• _What needs to be done_: Rewrite the stretch of the items below, from the start through the line containing "Add to wishlist", with every "Gris" changed to "Noir" and nothing else altered. Leave the pictures out of your answer.

┌──

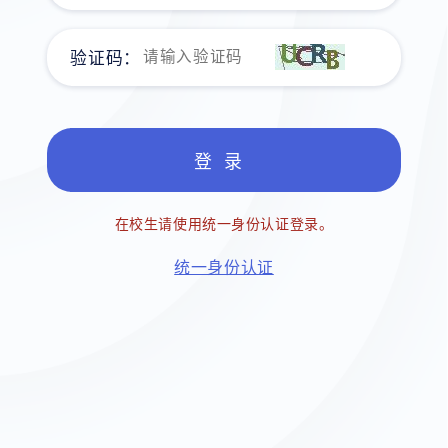
验证码：
在校生请使用统一身份认证登录。
统一身份认证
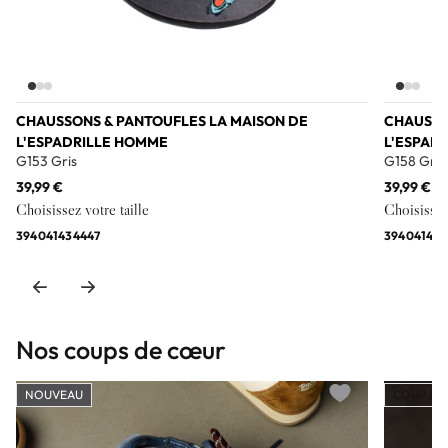
CHAUSSONS & PANTOUFLES LA MAISON DE
CHAUSSO
L'ESPADRILLE HOMME
L'ESPAD
G153 Gris
G158 Gris
39,99 €
39,99 €
Choisissez votre taille
Choisissez 
39
40
41
43
44
47
39
40
41
42
4
Nos coups de cœur
NOUVEAU
COUP DE
Add to wishlist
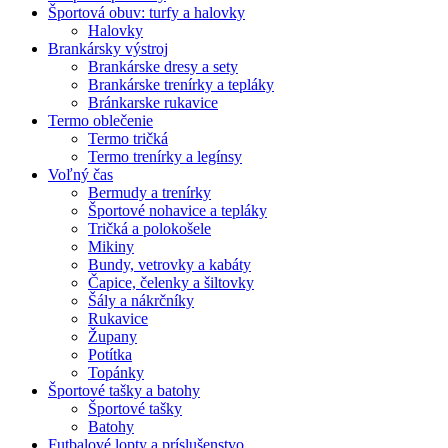
Športová obuv: turfy a halovky
Halovky
Brankársky výstroj
Brankárske dresy a sety
Brankárske trenírky a tepláky
Bránkarske rukavice
Termo oblečenie
Termo tričká
Termo trenírky a legínsy
Voľný čas
Bermudy a trenírky
Športové nohavice a tepláky
Tričká a polokošele
Mikiny
Bundy, vetrovky a kabáty
Čapice, čelenky a šiltovky
Šály a nákrčníky
Rukavice
Župany
Potítka
Topánky
Športové tašky a batohy
Športové tašky
Batohy
Futbalové lopty a príslušenstvo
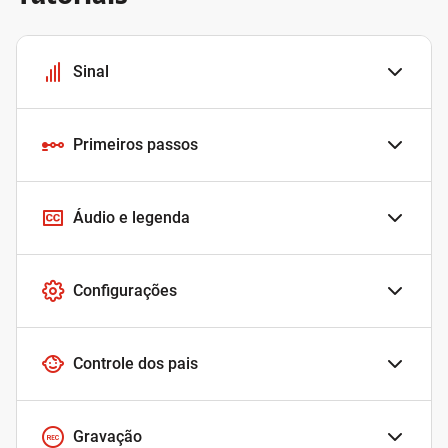
Sinal
Primeiros passos
Áudio e legenda
Configurações
Controle dos pais
Gravação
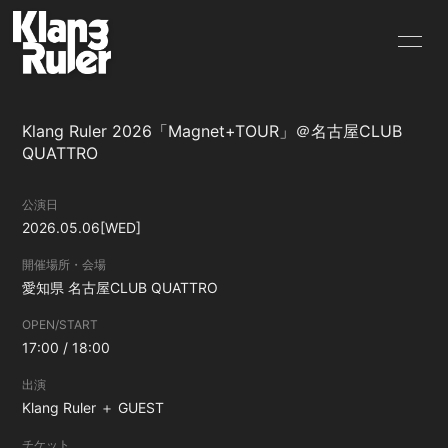
HOME
INFORMATION
Klang Ruler 2026「Magnet+TOUR」＠名古屋CLUB
SCHEDULE
PROFILE
QUATTRO
VIDEO
DISCOGRAPHY
公演日
2026.05.06
[WED]
GOODS
BLOG
開催場所・会場
MOVIE
RADIO
愛知県
名古屋CLUB QUATTRO
OPEN/START
PHOTO
Q&A
17:00 / 18:00
CONTACT
出演
Klang Ruler ＋ GUEST
チケット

└──

• _Exercise output_:
验证码：
在校生请使用统一身份认证登录。
统一身份认证
CHAUSSONS & PANTOUFLES LA MAISON DE
CHAUSSO
L'ESPADRILLE HOMME
L'ESPAD
G153 Noir
G158 Noir
39,99 €
39,99 €
Choisissez votre taille
Choisissez 
39
40
41
43
44
47
39
40
41
42
4
Nos coups de cœur
NOUVEAU
COUP DE
Add to wishlist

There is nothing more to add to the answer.